The Great Depression in America

The Great Depression in America PDF Author: William H. Young
Publisher:
ISBN:
Category :
Languages : en
Pages :

Book Description


Crazy Like Us

Crazy Like Us PDF Author: Ethan Watters
Publisher: Simon and Schuster
ISBN: 1416587195
Category : Psychology
Languages : en
Pages : 322

Book Description
“A blistering and truly original work of reporting and analysis, uncovering America’s role in homogenizing how the world defines wellness and healing” (Po Bronson). In Crazy Like Us, Ethan Watters reveals that the most devastating consequence of the spread of American culture has not been our golden arches or our bomb craters but our bulldozing of the human psyche itself: We are in the process of homogenizing the way the world goes mad.

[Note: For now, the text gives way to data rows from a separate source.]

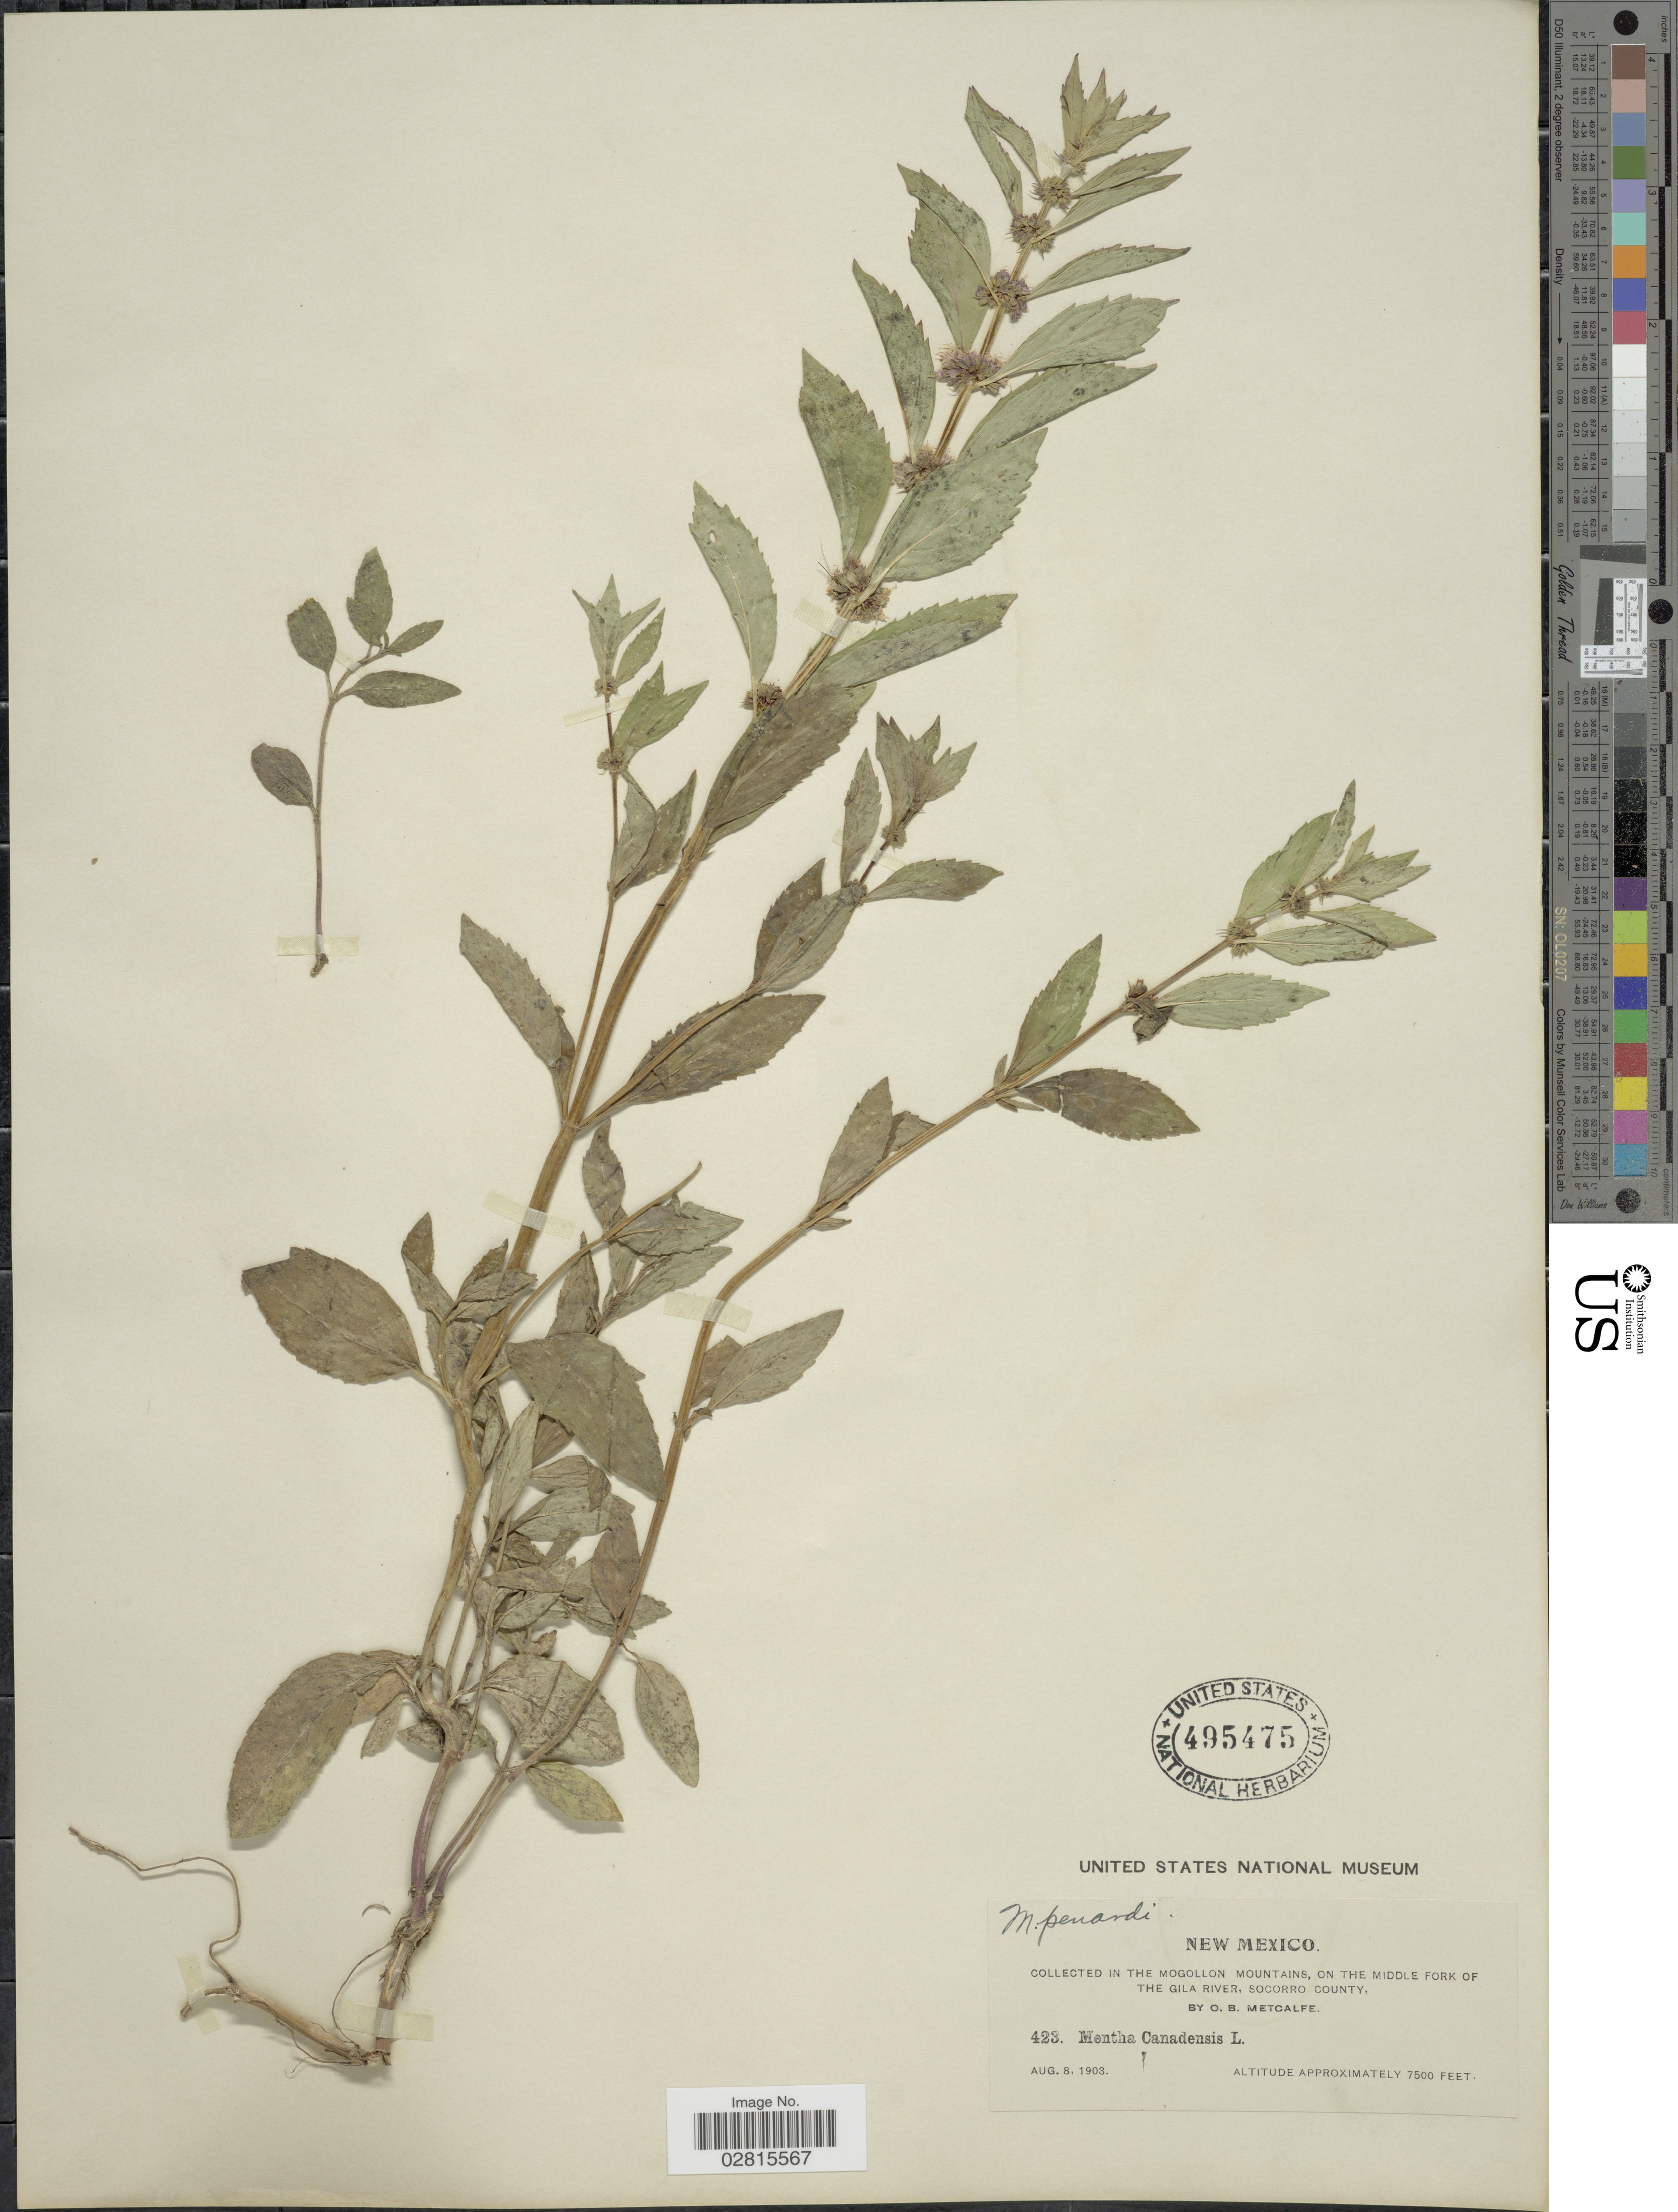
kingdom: Plantae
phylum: Tracheophyta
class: Magnoliopsida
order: Lamiales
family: Lamiaceae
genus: Mentha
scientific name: Mentha penardii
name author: (Briq.) Rydb.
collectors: O. B. Metcalfe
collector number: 423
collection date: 1903-08-08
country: United States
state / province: New Mexico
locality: Mogollon Mountains, on the Middle Fork of The Gila River, Socorro County.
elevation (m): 2286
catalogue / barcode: US 495475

It is well known that American culture is a dominant force at home and abroad; our exportation of everything from movies to junk food is a well-documented phenomenon. But is it possible America's most troubling impact on the globalizing world has yet to be accounted for? American-style depression, post-traumatic stress disorder, and anorexia have begun to spread around the world like contagions, and the virus is us. Traveling from Hong Kong to Sri Lanka to Zanzibar to Japan, acclaimed journalist Ethan Watters witnesses firsthand how Western healers often steamroll indigenous expressions of mental health and madness and replace them with our own. In teaching the rest of the world to think like us, we have been homogenizing the way the world goes mad.